Prince was puffing and starting to slow, his portly form not used to his sustained level of activity. Laney overtook him as they continued their descent towards the sea. Then, just when it seemed the boar was about to catch Prince with a razor sharp tusk, it gave a brief grunt and it legs went completely under it. It’s head dropped and the tusks sent up a great twin spray of sand as they ploughed into the sand. It came to a stop in a couple of metres whilst Prince carried on running.
The boar teetered over on its side and then collapsed, its tongue lolling in its mouth. It wasn’t breathing or moving. It had collapsed and died there on the beach. As Prince realised he could no longer hear the boar behind him he slowed his run and risked a look round. He saw the boar on its side a way behind him, slowed to a stop and tried to regain some of his composure.

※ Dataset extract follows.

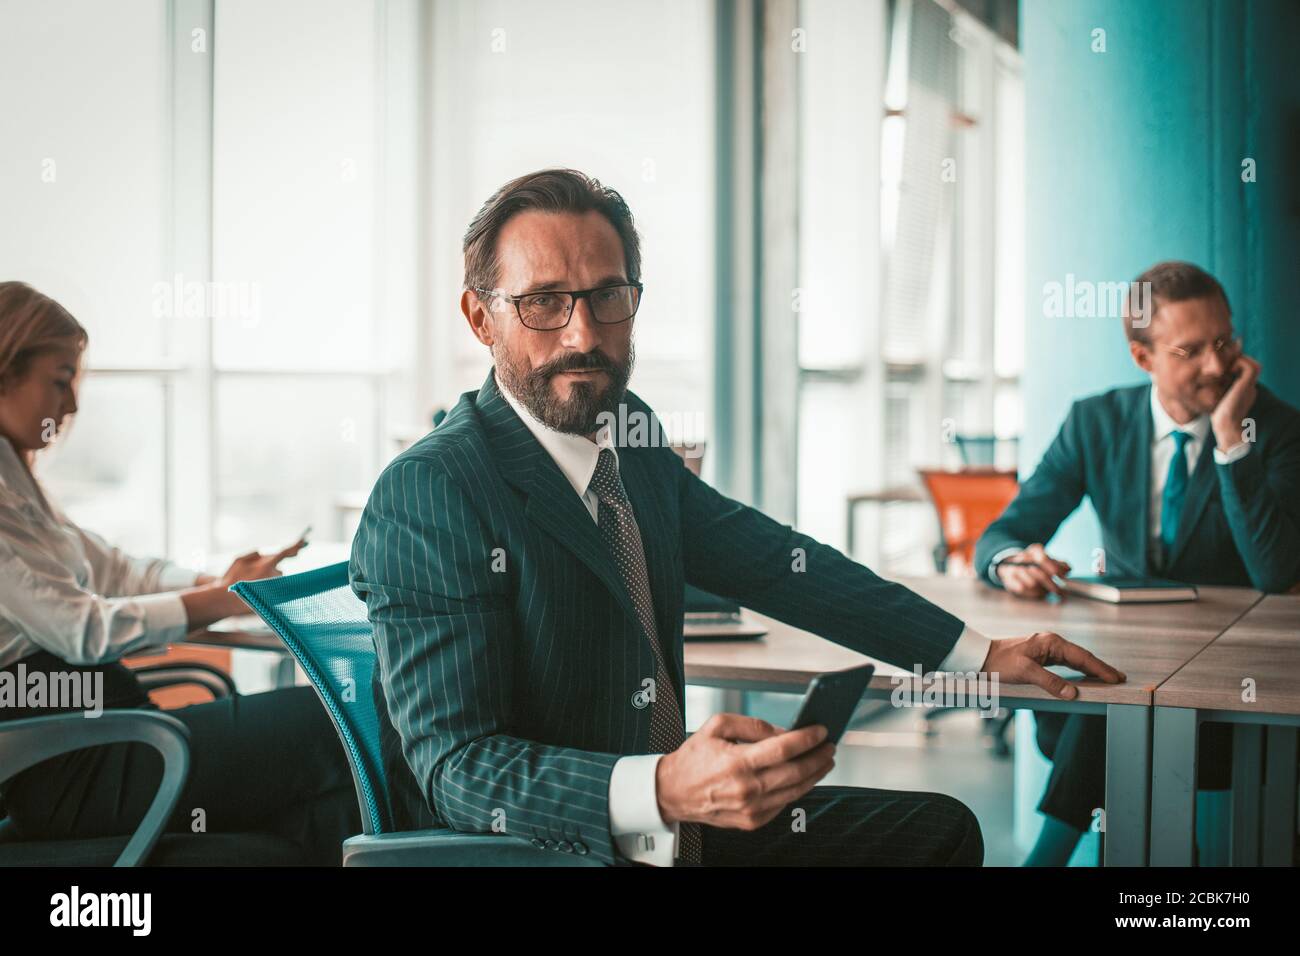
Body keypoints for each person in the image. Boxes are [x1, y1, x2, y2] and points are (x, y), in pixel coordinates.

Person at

The rest of the hunters had caught up and formed a semi-cricle round the stricken beast with whoops and cries. Prince jumped up and punched the air in victory. Stephan, Subbu and the others went over to join the group who where now engaged in an enthusiastic round of high-fives.
“There you go, Courty. One wild boar supper! ” shouted Prince, “what did you manage?”
“You can’t claim you hunted this boar, “said Stephan, “it looked like it was hunting you the way you came running down the beach.”
There were howls of protest from the group.
“What do you mean? Of course we hunted it.”
“Look at it, “ Stephan said pointedly, “it died of a heart attack or something, it’s trotters are all but clutching its chest.”
It was true, the way it had ended up after crashing to the ground it did look as though it had clasped its trotters to its chest as it breathed its last.
“Rubbish! Anyway running an animal to exhaustion is a valid method of hunting. So unless you have anything bigger than this beauty I declare us the winner of the competition.”
With that Prince placed his foot on the body of the boar in triumph. Unfortunately this forced the last remaining air in its lungs out over its vocal chords causing it to emit one final death rattle of a grunt. Prince leapt back in fear immediately some what spoiling the “great white hunter” pose he had been trying to strike.
Regaining his composure once more he took up the pose to chants of “BGSB, BGSB” from the rest of the Rugger Buggers.